YOUR INSTRUCTIONS>
Copy the rows below, starting at the first line and stopping after the line that contains "उड़ान फाऊंडेशन तथा". Change "voluntarios" to "brigadistas" and leave everything else as it is.

• • •

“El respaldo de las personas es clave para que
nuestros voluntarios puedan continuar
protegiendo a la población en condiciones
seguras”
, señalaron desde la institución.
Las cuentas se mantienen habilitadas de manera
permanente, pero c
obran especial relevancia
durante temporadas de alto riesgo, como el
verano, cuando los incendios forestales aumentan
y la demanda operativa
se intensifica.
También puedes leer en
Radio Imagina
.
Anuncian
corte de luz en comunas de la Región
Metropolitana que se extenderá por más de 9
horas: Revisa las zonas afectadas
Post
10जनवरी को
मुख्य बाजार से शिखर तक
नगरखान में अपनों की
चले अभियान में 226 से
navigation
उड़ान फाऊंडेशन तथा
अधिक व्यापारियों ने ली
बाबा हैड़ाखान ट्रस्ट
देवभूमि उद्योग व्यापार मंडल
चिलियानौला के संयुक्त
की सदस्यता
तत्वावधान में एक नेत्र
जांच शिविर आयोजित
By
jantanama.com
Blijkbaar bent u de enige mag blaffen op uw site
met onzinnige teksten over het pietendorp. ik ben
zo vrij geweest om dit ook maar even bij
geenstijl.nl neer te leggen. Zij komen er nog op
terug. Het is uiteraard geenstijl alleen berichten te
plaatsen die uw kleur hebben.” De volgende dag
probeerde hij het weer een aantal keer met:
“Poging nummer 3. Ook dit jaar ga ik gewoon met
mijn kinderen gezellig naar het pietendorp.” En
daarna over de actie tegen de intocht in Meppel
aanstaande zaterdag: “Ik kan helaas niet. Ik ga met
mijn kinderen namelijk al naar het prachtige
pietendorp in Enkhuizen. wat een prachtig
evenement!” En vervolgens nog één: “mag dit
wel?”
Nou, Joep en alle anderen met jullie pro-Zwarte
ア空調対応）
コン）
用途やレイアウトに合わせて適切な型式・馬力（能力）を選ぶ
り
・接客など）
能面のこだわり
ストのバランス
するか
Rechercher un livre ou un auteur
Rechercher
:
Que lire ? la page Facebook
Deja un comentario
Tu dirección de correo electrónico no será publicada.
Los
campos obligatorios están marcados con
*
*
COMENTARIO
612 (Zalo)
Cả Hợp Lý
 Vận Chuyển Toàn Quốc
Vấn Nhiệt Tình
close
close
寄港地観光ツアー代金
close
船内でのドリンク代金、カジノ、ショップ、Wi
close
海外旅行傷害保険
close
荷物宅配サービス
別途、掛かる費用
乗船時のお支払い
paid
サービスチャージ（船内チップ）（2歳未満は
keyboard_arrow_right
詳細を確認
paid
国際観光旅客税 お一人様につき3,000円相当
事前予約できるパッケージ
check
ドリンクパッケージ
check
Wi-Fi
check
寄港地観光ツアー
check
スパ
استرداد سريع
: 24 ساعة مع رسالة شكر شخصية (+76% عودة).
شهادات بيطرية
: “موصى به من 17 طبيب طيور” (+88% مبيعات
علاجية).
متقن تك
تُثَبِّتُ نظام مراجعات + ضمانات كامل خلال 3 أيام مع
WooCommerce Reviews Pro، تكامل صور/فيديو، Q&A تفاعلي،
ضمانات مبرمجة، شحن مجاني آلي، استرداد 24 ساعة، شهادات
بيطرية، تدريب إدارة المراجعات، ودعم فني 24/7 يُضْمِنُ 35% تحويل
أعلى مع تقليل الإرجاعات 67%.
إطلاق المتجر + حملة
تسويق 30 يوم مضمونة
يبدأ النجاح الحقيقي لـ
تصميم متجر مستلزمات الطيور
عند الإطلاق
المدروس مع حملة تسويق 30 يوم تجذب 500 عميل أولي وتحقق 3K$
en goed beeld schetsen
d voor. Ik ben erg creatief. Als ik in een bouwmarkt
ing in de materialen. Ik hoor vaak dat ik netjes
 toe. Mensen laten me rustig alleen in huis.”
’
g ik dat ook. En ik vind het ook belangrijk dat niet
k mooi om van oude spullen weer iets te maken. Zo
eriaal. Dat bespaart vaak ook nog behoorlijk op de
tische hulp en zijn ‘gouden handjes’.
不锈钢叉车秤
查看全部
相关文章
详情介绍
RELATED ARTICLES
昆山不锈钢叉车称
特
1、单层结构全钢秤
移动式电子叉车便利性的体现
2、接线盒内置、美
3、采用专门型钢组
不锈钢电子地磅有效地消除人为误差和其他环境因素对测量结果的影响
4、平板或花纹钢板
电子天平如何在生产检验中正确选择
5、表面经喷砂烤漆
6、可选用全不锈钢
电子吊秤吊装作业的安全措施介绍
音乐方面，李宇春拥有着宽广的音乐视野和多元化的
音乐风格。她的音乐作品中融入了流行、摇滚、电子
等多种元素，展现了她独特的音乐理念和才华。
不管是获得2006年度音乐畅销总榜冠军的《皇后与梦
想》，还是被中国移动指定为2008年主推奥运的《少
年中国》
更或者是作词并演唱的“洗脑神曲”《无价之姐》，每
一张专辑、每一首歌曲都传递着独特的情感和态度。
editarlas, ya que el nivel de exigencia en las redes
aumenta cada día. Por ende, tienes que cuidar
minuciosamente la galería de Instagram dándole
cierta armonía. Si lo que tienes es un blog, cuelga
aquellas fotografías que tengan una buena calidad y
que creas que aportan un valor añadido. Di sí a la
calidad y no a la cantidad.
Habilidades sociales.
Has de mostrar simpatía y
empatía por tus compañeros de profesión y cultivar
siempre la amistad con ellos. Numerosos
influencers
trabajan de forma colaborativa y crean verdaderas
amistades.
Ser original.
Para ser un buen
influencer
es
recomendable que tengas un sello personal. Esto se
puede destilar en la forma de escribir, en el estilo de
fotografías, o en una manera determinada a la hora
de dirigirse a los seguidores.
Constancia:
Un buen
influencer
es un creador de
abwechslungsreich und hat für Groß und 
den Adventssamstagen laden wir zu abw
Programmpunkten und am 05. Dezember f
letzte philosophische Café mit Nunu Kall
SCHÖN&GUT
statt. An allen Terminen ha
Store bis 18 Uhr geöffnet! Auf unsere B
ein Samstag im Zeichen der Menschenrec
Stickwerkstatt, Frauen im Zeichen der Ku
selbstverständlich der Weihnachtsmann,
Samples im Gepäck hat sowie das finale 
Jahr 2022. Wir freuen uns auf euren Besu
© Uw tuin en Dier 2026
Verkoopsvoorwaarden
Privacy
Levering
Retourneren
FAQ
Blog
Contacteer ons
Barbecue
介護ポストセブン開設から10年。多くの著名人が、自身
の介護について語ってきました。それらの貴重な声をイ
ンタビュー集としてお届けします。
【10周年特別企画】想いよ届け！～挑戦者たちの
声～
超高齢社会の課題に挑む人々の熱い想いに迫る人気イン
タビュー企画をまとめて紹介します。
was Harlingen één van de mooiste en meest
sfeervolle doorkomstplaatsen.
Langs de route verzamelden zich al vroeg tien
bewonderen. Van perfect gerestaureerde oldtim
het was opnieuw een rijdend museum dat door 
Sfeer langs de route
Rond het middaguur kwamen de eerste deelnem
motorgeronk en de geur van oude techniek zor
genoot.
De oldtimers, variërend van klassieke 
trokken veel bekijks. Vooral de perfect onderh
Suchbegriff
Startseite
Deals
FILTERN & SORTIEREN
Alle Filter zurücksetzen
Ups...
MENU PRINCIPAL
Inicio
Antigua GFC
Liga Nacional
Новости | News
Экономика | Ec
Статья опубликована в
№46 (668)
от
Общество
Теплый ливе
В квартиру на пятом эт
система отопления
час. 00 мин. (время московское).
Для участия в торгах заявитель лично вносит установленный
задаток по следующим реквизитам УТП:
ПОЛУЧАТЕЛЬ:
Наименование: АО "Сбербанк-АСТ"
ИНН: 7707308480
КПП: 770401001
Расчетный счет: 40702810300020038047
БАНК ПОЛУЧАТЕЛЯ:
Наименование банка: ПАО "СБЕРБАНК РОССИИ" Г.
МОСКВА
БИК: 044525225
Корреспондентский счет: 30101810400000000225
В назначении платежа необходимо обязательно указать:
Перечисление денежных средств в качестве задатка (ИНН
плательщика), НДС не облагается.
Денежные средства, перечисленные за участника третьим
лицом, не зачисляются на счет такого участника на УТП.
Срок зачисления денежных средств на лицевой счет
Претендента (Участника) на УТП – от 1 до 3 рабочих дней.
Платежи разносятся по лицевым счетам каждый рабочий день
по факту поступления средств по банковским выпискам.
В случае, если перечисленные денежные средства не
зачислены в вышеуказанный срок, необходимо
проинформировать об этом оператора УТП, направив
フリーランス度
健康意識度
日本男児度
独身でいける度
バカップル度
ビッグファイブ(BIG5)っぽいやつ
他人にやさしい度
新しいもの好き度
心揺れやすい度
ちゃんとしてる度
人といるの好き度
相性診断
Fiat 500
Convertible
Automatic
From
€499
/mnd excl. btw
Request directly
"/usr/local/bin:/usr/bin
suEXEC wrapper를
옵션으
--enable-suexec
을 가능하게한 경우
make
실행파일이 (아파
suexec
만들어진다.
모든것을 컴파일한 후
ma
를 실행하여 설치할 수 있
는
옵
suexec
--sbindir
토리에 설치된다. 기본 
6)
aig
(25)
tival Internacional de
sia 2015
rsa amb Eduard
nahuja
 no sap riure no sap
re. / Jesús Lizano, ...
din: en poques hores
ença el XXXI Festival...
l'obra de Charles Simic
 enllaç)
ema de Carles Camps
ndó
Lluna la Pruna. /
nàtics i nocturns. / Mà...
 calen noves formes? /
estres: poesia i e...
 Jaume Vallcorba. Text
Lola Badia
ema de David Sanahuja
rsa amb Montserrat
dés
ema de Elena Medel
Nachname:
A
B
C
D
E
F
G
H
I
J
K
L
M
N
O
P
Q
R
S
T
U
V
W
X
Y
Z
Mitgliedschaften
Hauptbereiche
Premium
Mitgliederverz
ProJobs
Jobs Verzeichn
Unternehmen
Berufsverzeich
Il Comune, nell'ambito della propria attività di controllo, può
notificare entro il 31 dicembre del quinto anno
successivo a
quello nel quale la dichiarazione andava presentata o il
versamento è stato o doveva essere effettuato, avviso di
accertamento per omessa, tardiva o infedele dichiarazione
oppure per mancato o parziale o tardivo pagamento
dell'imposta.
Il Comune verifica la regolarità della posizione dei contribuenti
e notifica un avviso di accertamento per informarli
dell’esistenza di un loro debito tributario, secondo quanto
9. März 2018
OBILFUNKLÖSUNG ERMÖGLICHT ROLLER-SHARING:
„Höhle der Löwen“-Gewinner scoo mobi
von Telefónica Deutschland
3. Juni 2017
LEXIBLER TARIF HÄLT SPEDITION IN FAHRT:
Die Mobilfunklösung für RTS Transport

• • •

EXERCISE OUTPUT>
“El respaldo de las personas es clave para que
nuestros brigadistas puedan continuar
protegiendo a la población en condiciones
seguras”
, señalaron desde la institución.
Las cuentas se mantienen habilitadas de manera
permanente, pero c
obran especial relevancia
durante temporadas de alto riesgo, como el
verano, cuando los incendios forestales aumentan
y la demanda operativa
se intensifica.
También puedes leer en
Radio Imagina
.
Anuncian
corte de luz en comunas de la Región
Metropolitana que se extenderá por más de 9
horas: Revisa las zonas afectadas
Post
10जनवरी को
मुख्य बाजार से शिखर तक
नगरखान में अपनों की
चले अभियान में 226 से
navigation
उड़ान फाऊंडेशन तथा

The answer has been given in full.